• _Text segment_:
1

Working with Matlab 2019b.

x = [10 10 10 20 20 30]';

How do I get a cumulative count of unique elements in x, which should look like:

y = [1 2 3 1 2 1]';

EDIT:

My real array is actually much longer than the example given above. Below are the methods I tested:

x = randi([1 100], 100000, 1);
x = sort(x);

% method 1: check neighboring values in one loop
tic
y = ones(size(x));
for ii = 2:length(x)
    if x(ii) == x(ii-1)
        y(ii) = y(ii-1) + 1;
    end
end
toc

% method 2 (Wolfie): count occurrence of unique values explicitly
tic
u = unique(x);
y = zeros(size(x));
for ii = 1:numel(u)
    idx = (x == u(ii));
    y(idx) = 1:nnz(idx);
end
toc

% method 3 (Luis Mendo): triangular matrix
tic
y = sum(triu(x==x'))';
toc

Results:

Method 1: Elapsed time is 0.016847 seconds.
Method 2: Elapsed time is 0.037124 seconds.
Method 3: Elapsed time is 10.350002 seconds.
data-monkey
  • 1,535
  • 3
  • 15
  • 24

4 Answers4

2

EDIT:
Assuming that x is sorted:

x = [10 10 10 20 20 30].';
x = sort(x);

d = [1 ;diff(x)];
f = find(d);
d(f) = f;
ic = cummax(d);
y = (2 : numel(x) + 1).' - ic;

When x is unsorted use this:

[s, is] = sort(x);
d = [1 ;diff(s)];
f = find(d);
d(f) = f;
ic = cummax(d);
y(is) = (2 : numel(s) + 1).' - ic;

Original Answer that only works on GNU Octave:
Assuming that x is sorted:

x = [10 10 10 20 20 30].';
x = sort(x);

[~, ic] = cummax(x);
y = (2 : numel(x) + 1).' - ic;

When x is unsorted use this:

[s, is] = sort(x);
[~, ic] = cummax(s);
y(is) = (2 : numel(s) + 1).' - ic;
rahnema1
  • 15,264
  • 3
  • 15
  • 27
1

You could loop over the unique elements, and set their indices to 1:n each time...

• _Problem statement_:
Reproduce the stretch of the Matlab thread from "y = [1 2 3 1" through "ii = 2:length(x)". The data after this point isn't needed for anything here.

• _Data extract_:
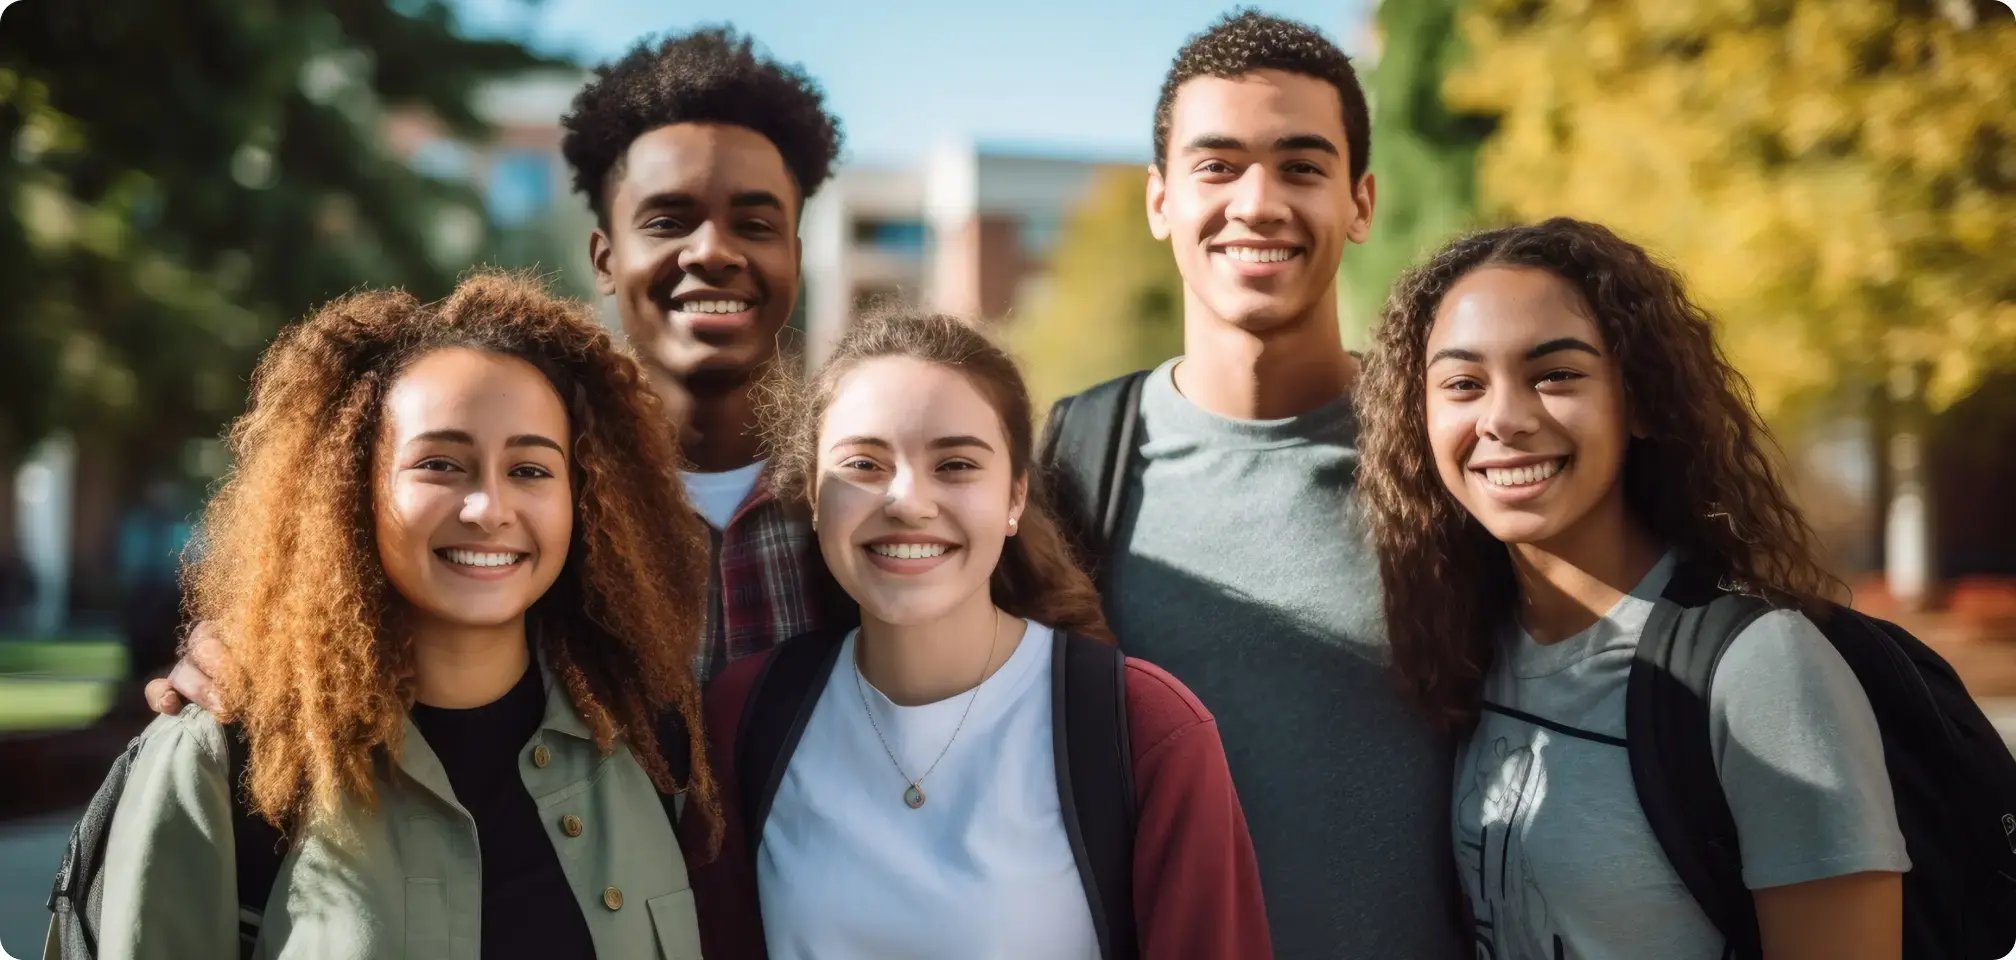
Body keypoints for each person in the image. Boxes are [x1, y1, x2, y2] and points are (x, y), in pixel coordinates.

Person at [144, 28, 852, 717]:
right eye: (668, 221)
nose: (712, 252)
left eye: (754, 226)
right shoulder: (520, 493)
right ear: (605, 260)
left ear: (795, 253)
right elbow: (332, 613)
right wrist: (244, 652)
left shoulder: (862, 493)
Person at [68, 273, 717, 959]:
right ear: (351, 489)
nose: (489, 508)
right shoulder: (227, 762)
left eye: (530, 470)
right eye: (440, 464)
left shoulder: (649, 743)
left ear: (582, 502)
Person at [1355, 218, 1909, 958]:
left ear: (1639, 400)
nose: (1505, 419)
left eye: (1555, 374)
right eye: (1463, 384)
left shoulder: (1763, 671)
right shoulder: (1474, 644)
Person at [1042, 12, 1461, 956]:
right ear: (1161, 202)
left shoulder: (1450, 452)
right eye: (1218, 165)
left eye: (1302, 167)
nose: (1259, 201)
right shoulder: (1076, 464)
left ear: (1361, 203)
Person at [689, 309, 1270, 960]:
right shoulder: (743, 718)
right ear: (814, 496)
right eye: (864, 464)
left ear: (1015, 496)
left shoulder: (1143, 730)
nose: (907, 501)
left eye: (957, 465)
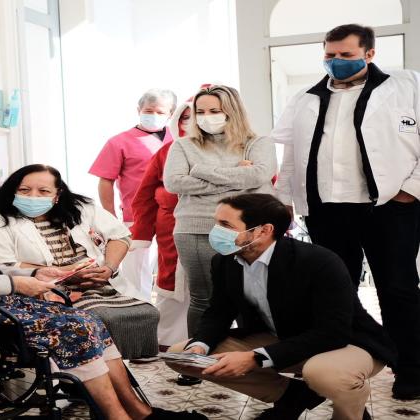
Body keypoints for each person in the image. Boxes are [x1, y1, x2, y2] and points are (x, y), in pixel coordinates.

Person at [0, 168, 205, 420]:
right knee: (76, 325)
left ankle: (139, 412)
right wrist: (14, 285)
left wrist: (35, 274)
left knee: (88, 322)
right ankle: (117, 415)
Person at [272, 23, 420, 401]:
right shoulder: (304, 98)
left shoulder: (407, 86)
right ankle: (351, 360)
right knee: (336, 291)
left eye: (346, 55)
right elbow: (291, 156)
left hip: (388, 207)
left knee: (398, 288)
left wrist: (410, 190)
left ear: (369, 54)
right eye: (330, 55)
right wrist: (285, 201)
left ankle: (411, 367)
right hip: (326, 209)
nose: (335, 62)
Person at [165, 193, 395, 420]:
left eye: (226, 225)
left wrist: (255, 358)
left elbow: (333, 331)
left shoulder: (318, 261)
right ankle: (292, 395)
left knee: (324, 374)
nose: (216, 232)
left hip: (347, 342)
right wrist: (200, 347)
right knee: (181, 356)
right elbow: (218, 312)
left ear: (264, 231)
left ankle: (350, 408)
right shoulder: (225, 261)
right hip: (283, 337)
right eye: (217, 223)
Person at [0, 164, 160, 360]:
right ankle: (98, 367)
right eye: (24, 190)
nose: (33, 197)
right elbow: (7, 266)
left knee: (147, 313)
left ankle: (120, 364)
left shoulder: (80, 208)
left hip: (99, 281)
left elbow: (120, 236)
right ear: (13, 190)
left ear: (57, 194)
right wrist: (66, 272)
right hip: (51, 290)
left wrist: (108, 268)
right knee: (102, 317)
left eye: (43, 191)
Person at [163, 85, 276, 338]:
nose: (206, 116)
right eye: (200, 111)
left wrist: (200, 170)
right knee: (203, 298)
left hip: (245, 230)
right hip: (195, 228)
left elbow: (260, 175)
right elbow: (174, 183)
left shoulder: (259, 142)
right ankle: (196, 360)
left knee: (249, 297)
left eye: (214, 110)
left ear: (232, 111)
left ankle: (250, 360)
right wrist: (238, 174)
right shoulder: (182, 146)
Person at [130, 89, 205, 350]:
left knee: (216, 289)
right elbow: (144, 197)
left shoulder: (237, 150)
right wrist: (141, 235)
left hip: (218, 233)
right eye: (185, 117)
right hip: (171, 234)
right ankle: (167, 343)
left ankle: (211, 342)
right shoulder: (166, 153)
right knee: (172, 286)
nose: (192, 122)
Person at [90, 89, 177, 301]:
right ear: (138, 110)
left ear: (171, 113)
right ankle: (141, 312)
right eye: (149, 110)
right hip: (135, 215)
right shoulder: (119, 142)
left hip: (172, 214)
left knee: (171, 271)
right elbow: (105, 180)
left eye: (160, 111)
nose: (154, 115)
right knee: (137, 270)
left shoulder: (177, 140)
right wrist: (109, 216)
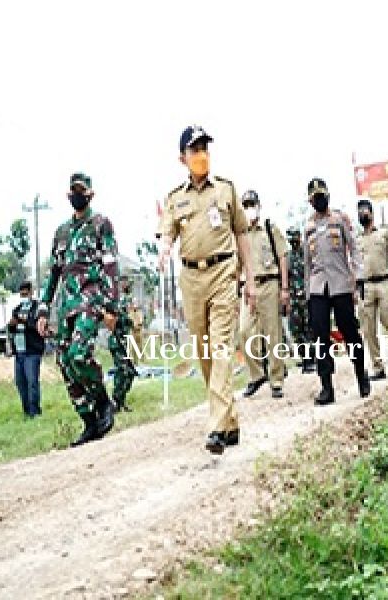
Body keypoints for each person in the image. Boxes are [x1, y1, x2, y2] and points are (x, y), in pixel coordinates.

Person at [158, 125, 255, 454]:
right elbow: (167, 232)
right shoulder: (175, 198)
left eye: (204, 147)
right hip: (191, 280)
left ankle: (215, 425)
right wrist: (163, 250)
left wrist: (250, 279)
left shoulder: (226, 190)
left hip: (224, 273)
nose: (201, 154)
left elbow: (242, 233)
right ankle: (230, 421)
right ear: (182, 158)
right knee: (203, 352)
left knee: (221, 348)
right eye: (194, 149)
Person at [36, 172, 119, 447]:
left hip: (91, 299)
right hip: (65, 305)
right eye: (73, 191)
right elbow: (53, 274)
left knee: (79, 353)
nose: (76, 195)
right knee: (64, 361)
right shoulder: (61, 232)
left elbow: (110, 266)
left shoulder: (100, 224)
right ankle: (89, 420)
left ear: (91, 194)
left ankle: (103, 401)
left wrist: (111, 307)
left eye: (81, 190)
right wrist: (44, 310)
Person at [304, 178, 370, 405]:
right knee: (321, 337)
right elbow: (307, 264)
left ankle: (361, 375)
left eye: (322, 195)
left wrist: (358, 277)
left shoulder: (340, 220)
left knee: (349, 331)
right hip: (318, 287)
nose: (319, 199)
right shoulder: (309, 227)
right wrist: (307, 295)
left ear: (328, 196)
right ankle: (326, 387)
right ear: (310, 201)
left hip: (341, 284)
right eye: (315, 197)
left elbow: (354, 249)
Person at [239, 190, 289, 399]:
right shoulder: (239, 234)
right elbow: (237, 263)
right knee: (244, 332)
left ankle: (276, 380)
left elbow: (282, 256)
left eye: (252, 204)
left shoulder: (270, 228)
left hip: (269, 284)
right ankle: (256, 375)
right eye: (246, 205)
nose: (250, 208)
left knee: (272, 334)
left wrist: (284, 289)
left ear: (259, 205)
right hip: (248, 288)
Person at [355, 198, 388, 380]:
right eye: (360, 211)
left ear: (371, 213)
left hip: (384, 282)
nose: (362, 214)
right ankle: (378, 367)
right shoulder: (357, 240)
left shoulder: (384, 232)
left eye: (365, 210)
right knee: (368, 329)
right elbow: (353, 263)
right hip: (365, 286)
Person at [9, 281, 46, 418]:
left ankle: (35, 411)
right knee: (20, 383)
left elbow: (38, 327)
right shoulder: (17, 309)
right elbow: (13, 328)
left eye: (26, 294)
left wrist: (23, 321)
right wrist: (12, 324)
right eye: (21, 294)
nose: (23, 296)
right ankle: (26, 411)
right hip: (19, 351)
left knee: (32, 382)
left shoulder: (38, 308)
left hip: (32, 351)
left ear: (31, 292)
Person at [108, 274, 138, 412]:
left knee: (130, 372)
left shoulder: (129, 299)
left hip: (126, 341)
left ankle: (121, 399)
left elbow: (135, 317)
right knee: (122, 370)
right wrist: (130, 318)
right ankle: (115, 402)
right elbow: (120, 317)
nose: (127, 285)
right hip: (117, 341)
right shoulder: (115, 300)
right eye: (125, 282)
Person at [286, 227, 314, 374]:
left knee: (310, 329)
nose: (292, 240)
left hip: (308, 298)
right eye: (290, 237)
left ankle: (312, 359)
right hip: (294, 300)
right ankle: (304, 359)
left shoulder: (307, 254)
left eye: (294, 236)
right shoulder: (288, 257)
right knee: (297, 330)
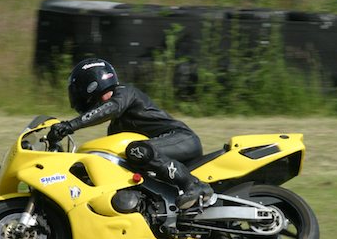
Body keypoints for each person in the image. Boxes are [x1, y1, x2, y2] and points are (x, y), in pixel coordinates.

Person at [47, 58, 213, 209]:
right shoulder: (116, 127)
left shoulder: (125, 92)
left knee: (137, 150)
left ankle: (193, 185)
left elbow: (110, 108)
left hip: (181, 139)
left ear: (90, 85)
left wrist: (70, 125)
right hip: (162, 149)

• _Output for this exercise_:
y = [1 2 3 1 2 1]';

EDIT:

My real array is actually much longer than the example given above. Below are the methods I tested:

x = randi([1 100], 100000, 1);
x = sort(x);

% method 1: check neighboring values in one loop
tic
y = ones(size(x));
for ii = 2:length(x)